● SELECTED EXTRACT:
════

Media Watch

Musical Managerial Chairs at KEYE, Emmis

KEYE staffers were hit with a double whammy last week: The CBS affiliate was sold to a private equity firm, and news director Tim Gardner announced he was bailing to take a job in Birmingham, Ala. He'll be replaced by assistant news director Suzanne Black, which should make for an "easy transition," according to station general manager Amy Villarreal.

Black was hired as assistant news director in 2005, after a six-year stint as news director at the WB affiliate in San Diego, which dropped its news department a few months after she left. As soon as she arrived in Austin, the perennially gossipy tongues of local TV news staffers began wagging that Gardner was on the way out, considering Black's experience as news director in a much bigger market than Austin. More than a few noted that the KEYE newsroom seemed unusually top-heavy in executives who were getting paid to sit around and think deep thoughts. But Gardner stayed on, even after general manager Mike Reed was abruptly dumped by CBS last May. Now he's leaving to take a similar job at WVTM, Birmingham's NBC affiliate, a job he says he "couldn't pass up." Gardner grew up in Alabama, graduated from the University of Alabama, and still has family there. His first job in the business was at WVTM. "It was going back home," said Gardner, who will leave on Feb. 23, a week before the end of the current sweeps period.

In his six-year tenure at KEYE, Gardner oversaw a complete makeover of the news department, transforming a station widely regarded as the deformed stepchild of local TV news. Under his leadership, the station went on an unprecedented spending spree, blowing off big bucks on a new set, digital equipment, an expanded Web site, and, most noticeably, the hiring of longtime local anchors Judy Maggio, Ron Oliveira, and Fred Cantú. Gardner is viewed as a "serious news guy," which in the world of TV news translates as incessant crime news and "in-depth" reports on topics like this month's feature on "lip plumpers."

Under Gardner's reign, the station's news ratings have steadily increased, but there's been no rush to watch KEYE newscasts, despite all the cash poured into the product. If nothing else, Black appears to understand the task at hand. "Our challenge is getting viewers to watch television news," she said.

════

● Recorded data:
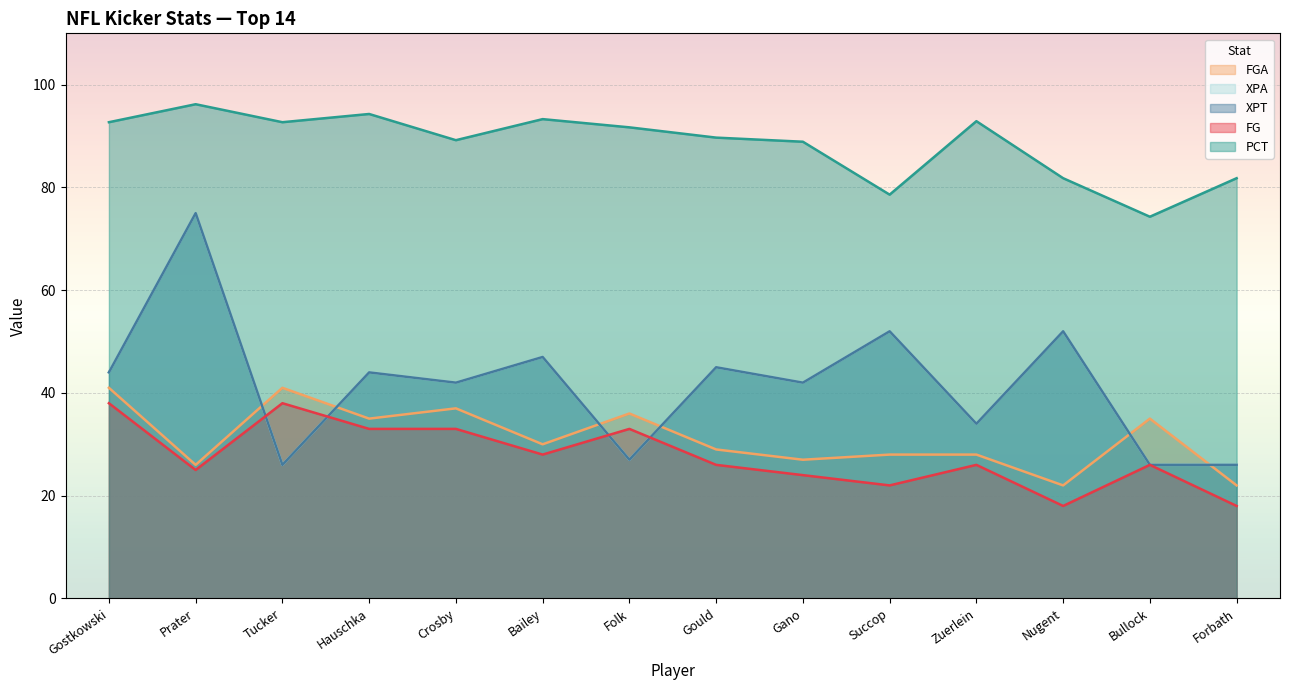

What are all the series names shown in the legend?

FG, FGA, PCT, XPT, XPA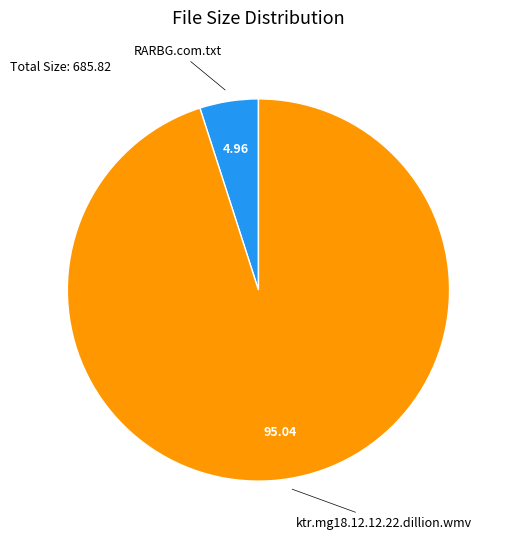

Is there any slice that represents more than half of the pie?

Yes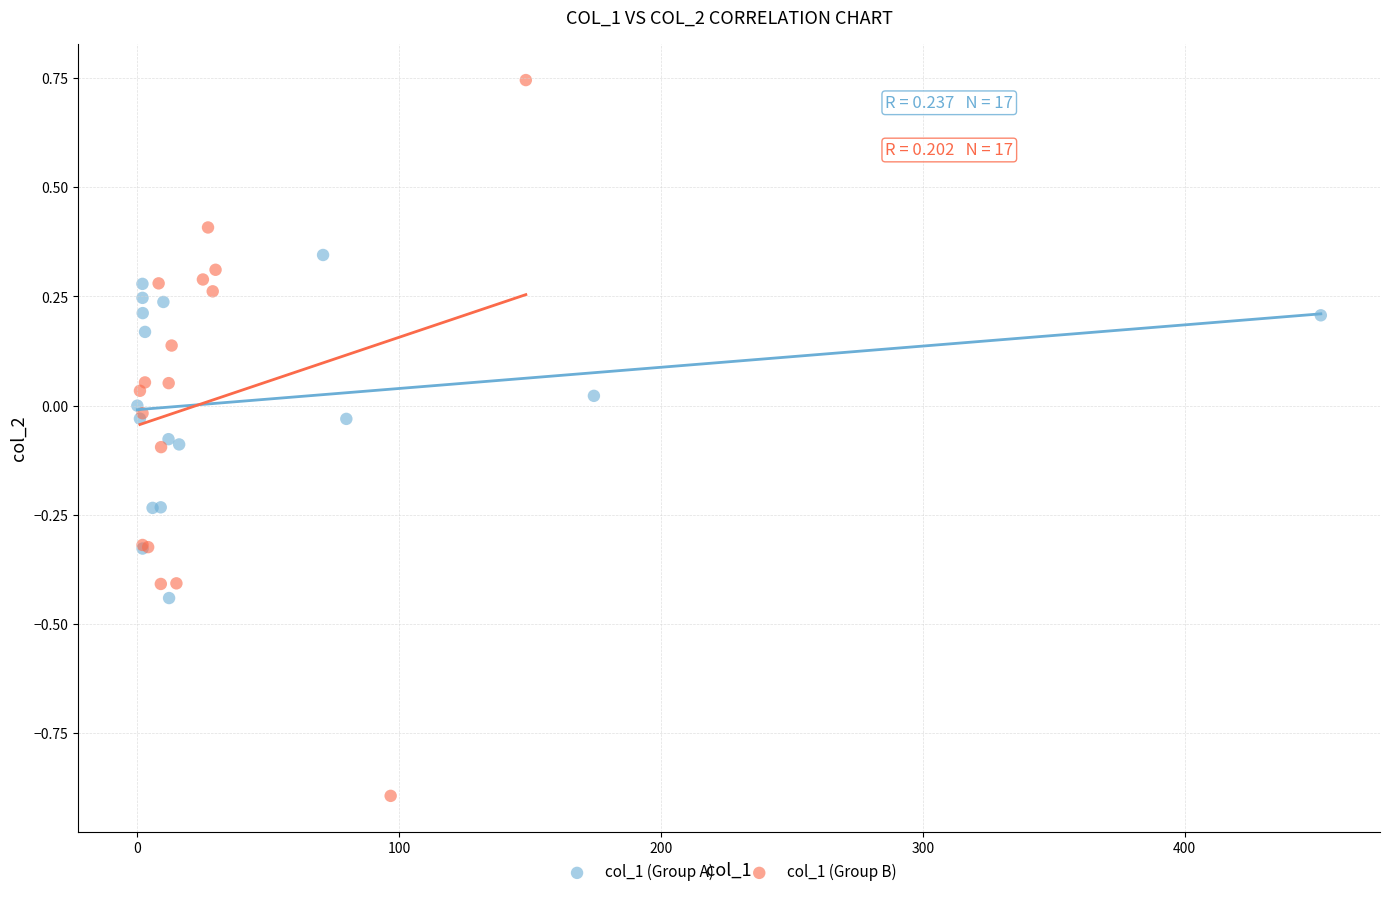

Which series contains the highest Y value?

col_1 (Group B)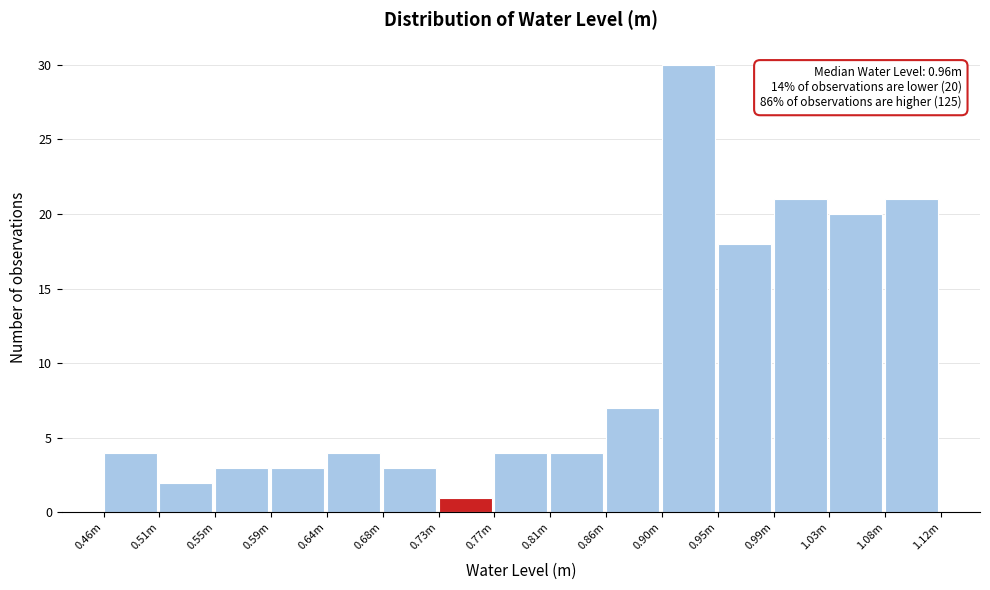

Reading left to right, extract all data points from this chart.

4	2	3	3	4	3	1	4	4	7	30	18	21	20	21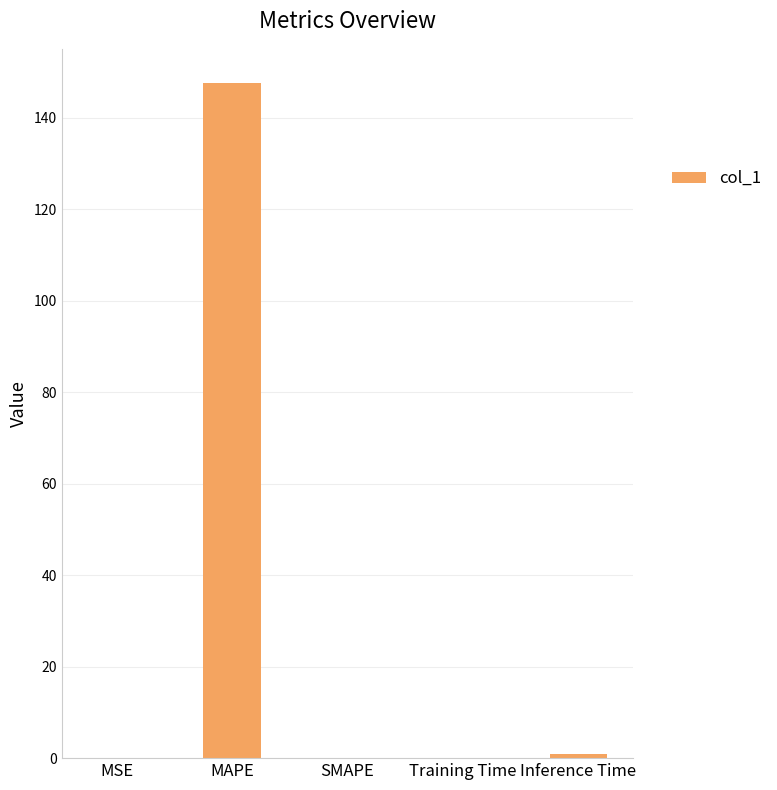

True or false: the data shows -48.4 at SMAPE.

False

════

● ACTIVITIES:
a: Which people does the KEYE column name? List every one of them.
b: Does each statement agree with the KEYE column? Answer yes or no for each, quoting the words that decide it: (i) Black was hired as assistant news director in 2005. (ii) Gardner is moving to Birmingham's CBS affiliate. (iii) Gardner will leave after the current sweeps period ends.
c: Proceed with the KEYE column, picking up right after its final sentence.
You can leave the recorded data lines aside, since none of this work depends on them.

● ANSWERS PROVIDED:
a: Tim Gardner, Suzanne Black, Amy Villarreal, Mike Reed, Judy Maggio, Ron Oliveira, Fred Cantú

b:
(i) Yes: "Black was hired as assistant news director in 2005"
(ii) No: "WVTM, Birmingham's NBC affiliate"
(iii) No: "who will leave on Feb. 23, a week before the end of the current sweeps period"

c:
Her challenge will be complicated by the sale of the station to Cerberus Capital Management, the private equity firm, which has agreed to pay CBS Corp. $185 million for KEYE and six other stations. The deal represents the first foray into broadcasting for Cerberus, the 15-year-old firm with investments in everything from airplane leasing to Burger King franchises. Cerberus boasts that it develops "undervalued" companies, suggesting that it sees something missing in KEYE's economics, a secret value that only it can nurture and grow. That should worry KEYE staffers, considering that there are few ways to build value in a local TV station. One way is to increase advertising revenue, but that won't be easy, as any of Austin's wild-eyed, flesh-eating staff of television advertising professionals can attest. The only other way to find that darn missing "value" is to keep a lid on expenses. Suffice it to say that growing the news budget does not increase value. But cutting the number of rolls of toilet paper in the employee's bathroom goes right to the bottom line, so to speak. That's how equity firms traditionally operate, which is why KEYE staffers might be excused for spending a few nights sleeping in flop sweat, despite all the happy talk from management.

Villarreal believes her new equity firm employers understand the importance of investing in the product. "You have to be a player in local news – that's the future of TV," Villarreal said. "And they're big believers in that." Villarreal notes that KEYE was a minor cog to CBS but that it will be the "flagship" station for the fledgling broadcast company.

A staffer at Cerberus' public-relations agency said no one from the firm would talk about the local TV business, which speaks volumes about their views about the news media. She would only offer a written statement assuring that, "Cerberus believes in the viability of local television and believes this is a good investment that also makes good strategic sense for the stations" – just in case anyone thought Cerberus thought it was a bad investment.


More than a few local media peons spewed their morning lattes last week when they read the Austin Business Journal's list of nonprofit executive salaries, which showed KLRU-TV Executive Director Bill Stotesbery making $170,577 to shepherd the perennially troubled public broadcasting affiliate… There's been a management shake-up of sorts in the local office of Emmis Communications, parent of KGSR, KLBJ, and 101X, among others. The new operations manager for the FM stations is Thomas Chase, who most recently served as program director for a cluster of stations owned by Clear Channel in Tulsa. KGSR program director and local icon Jody Denberg is now content manager of KGSR and will relinquish some of his management duties. And Jeff Carroll, formerly operations manager of the rock stations, is now toiling as acting program director and afternoon deejay of KLBJ-FM.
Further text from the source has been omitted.